- Brief -
Please return every line of the records that contains the word "Werktagen".

(Data extract Opens)

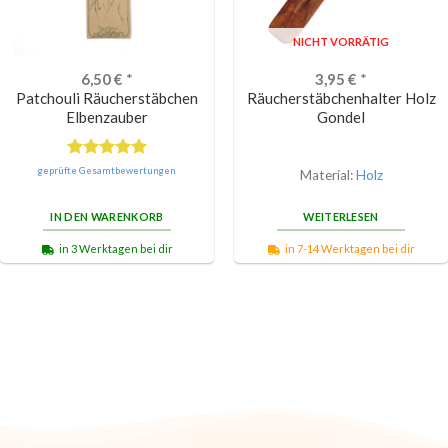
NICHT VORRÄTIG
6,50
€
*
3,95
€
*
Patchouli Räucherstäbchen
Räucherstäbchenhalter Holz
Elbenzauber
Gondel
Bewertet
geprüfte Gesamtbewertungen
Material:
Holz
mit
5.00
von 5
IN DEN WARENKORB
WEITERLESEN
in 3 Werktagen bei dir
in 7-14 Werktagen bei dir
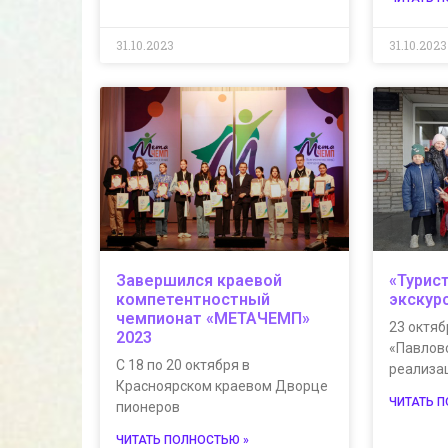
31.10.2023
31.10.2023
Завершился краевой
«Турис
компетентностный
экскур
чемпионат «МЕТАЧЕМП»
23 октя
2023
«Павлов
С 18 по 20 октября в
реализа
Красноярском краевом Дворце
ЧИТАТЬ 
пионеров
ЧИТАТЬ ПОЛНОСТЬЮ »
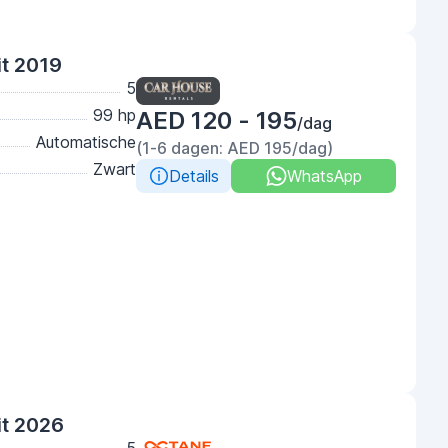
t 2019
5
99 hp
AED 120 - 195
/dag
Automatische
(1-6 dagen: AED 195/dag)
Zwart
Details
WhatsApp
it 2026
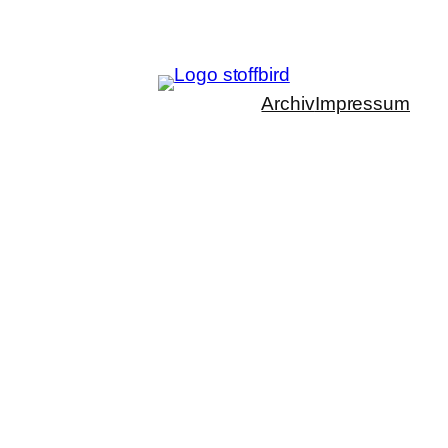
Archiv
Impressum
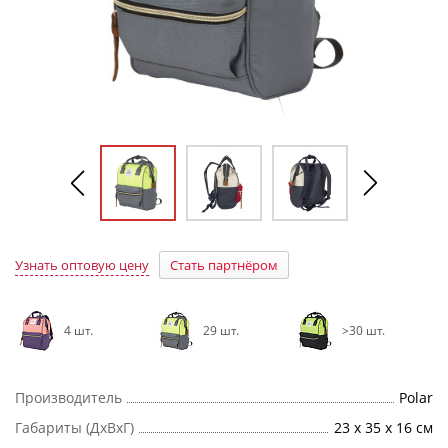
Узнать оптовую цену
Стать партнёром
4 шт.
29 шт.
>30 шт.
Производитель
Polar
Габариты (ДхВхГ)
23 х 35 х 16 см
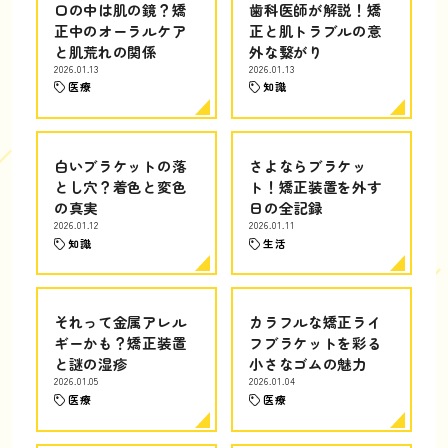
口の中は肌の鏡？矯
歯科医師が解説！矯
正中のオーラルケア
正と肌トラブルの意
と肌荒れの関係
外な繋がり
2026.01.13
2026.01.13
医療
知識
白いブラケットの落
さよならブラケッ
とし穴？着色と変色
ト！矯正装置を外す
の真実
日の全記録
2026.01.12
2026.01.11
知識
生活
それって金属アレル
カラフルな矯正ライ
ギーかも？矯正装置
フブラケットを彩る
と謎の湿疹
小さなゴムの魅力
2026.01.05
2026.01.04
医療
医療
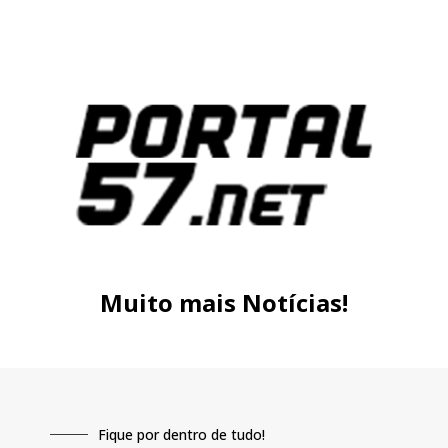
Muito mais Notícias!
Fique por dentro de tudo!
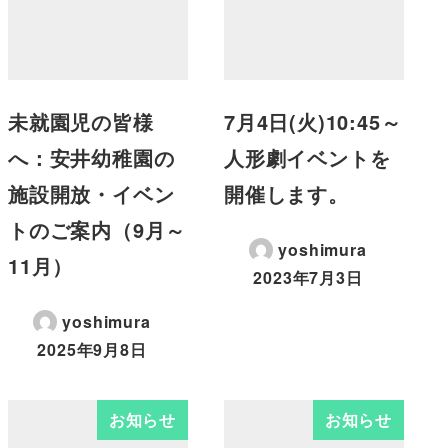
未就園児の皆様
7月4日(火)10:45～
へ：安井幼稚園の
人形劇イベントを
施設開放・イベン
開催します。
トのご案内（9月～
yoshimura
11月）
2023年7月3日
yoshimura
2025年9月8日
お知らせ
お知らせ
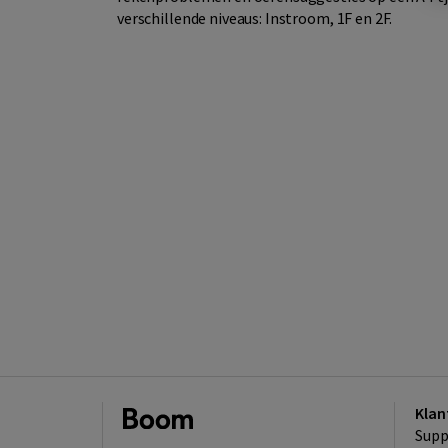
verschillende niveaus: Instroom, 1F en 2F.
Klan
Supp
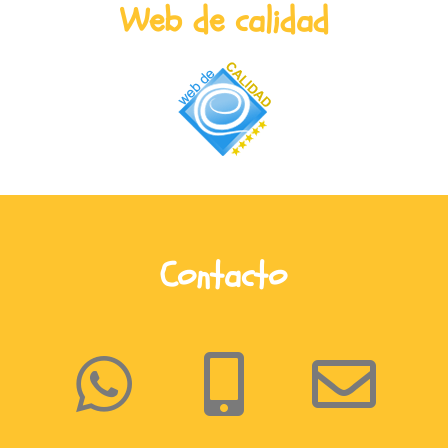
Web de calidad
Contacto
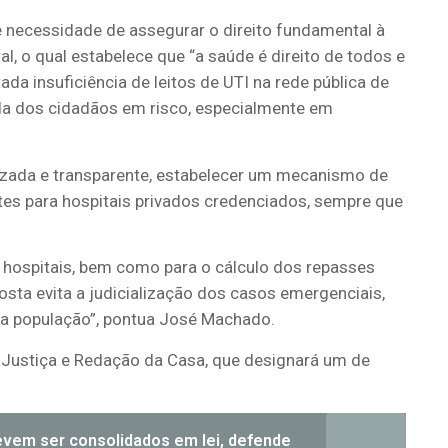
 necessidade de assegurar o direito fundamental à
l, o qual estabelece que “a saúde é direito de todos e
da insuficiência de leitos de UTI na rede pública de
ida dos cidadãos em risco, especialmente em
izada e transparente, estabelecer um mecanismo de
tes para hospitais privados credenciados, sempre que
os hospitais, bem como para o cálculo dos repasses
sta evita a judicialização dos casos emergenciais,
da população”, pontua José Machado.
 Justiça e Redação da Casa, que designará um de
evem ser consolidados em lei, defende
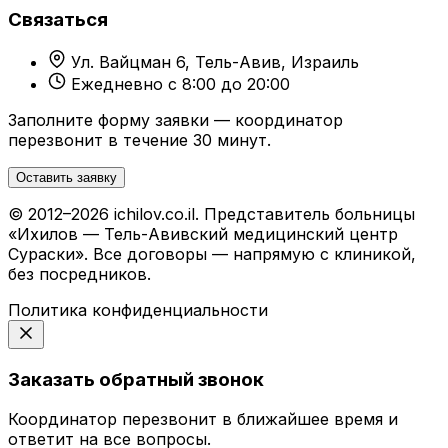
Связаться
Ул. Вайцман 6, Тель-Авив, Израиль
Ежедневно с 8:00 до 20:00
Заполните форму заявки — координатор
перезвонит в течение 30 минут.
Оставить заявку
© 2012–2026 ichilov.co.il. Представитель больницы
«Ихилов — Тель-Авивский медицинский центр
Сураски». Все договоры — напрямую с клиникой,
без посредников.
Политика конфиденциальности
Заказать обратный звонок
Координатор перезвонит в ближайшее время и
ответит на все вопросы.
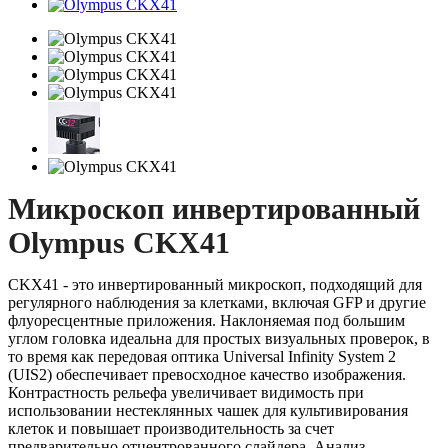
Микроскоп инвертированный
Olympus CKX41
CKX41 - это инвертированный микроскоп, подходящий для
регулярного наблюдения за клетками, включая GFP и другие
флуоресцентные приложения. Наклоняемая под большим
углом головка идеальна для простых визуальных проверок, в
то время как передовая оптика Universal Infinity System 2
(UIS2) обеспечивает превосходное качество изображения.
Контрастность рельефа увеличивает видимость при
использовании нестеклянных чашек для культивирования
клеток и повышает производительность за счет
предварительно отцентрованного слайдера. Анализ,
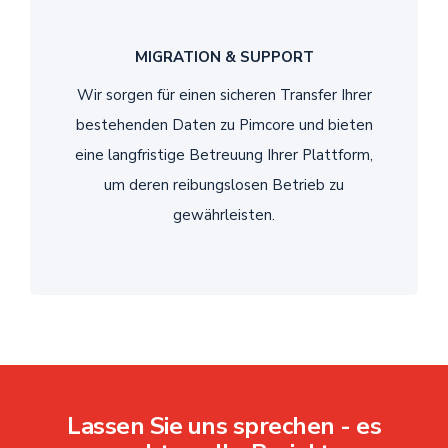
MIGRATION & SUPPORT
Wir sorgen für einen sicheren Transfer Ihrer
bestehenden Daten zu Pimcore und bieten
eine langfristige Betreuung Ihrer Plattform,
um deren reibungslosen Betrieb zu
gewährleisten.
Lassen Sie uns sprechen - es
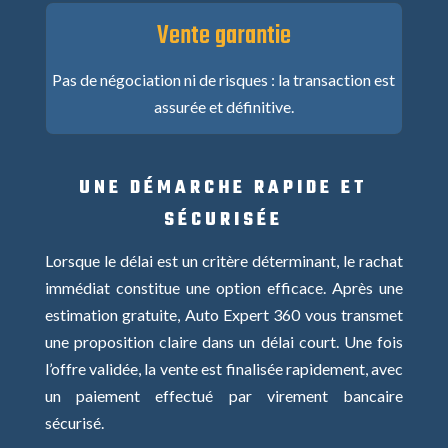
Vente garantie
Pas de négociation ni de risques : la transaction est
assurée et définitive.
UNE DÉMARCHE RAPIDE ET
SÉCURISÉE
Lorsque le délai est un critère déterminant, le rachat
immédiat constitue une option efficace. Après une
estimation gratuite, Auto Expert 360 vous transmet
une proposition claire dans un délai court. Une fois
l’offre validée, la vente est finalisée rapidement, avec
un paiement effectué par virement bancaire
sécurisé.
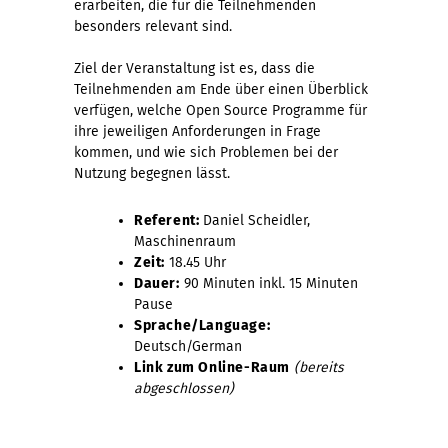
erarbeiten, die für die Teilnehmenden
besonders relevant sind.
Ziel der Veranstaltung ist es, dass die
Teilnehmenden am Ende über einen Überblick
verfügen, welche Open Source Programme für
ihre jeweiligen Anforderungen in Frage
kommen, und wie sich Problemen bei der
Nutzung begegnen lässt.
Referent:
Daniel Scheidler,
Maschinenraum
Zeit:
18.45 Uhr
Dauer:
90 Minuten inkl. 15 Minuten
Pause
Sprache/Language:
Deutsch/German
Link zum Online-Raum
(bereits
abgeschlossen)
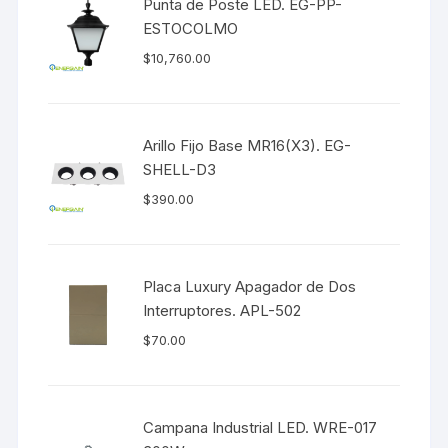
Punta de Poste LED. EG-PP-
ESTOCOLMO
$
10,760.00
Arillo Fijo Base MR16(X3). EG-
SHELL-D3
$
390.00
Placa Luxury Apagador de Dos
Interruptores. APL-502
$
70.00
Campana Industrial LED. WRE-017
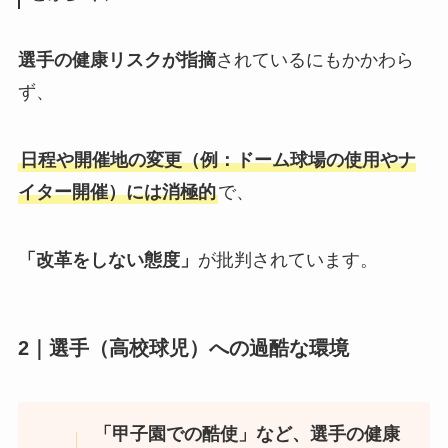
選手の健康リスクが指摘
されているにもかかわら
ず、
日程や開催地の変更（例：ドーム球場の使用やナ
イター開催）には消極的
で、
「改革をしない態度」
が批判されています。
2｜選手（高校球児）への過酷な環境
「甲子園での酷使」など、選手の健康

(Data extract Closes)

- Exercise output -
in 3 Werktagen bei dir
in 7-14 Werktagen bei dir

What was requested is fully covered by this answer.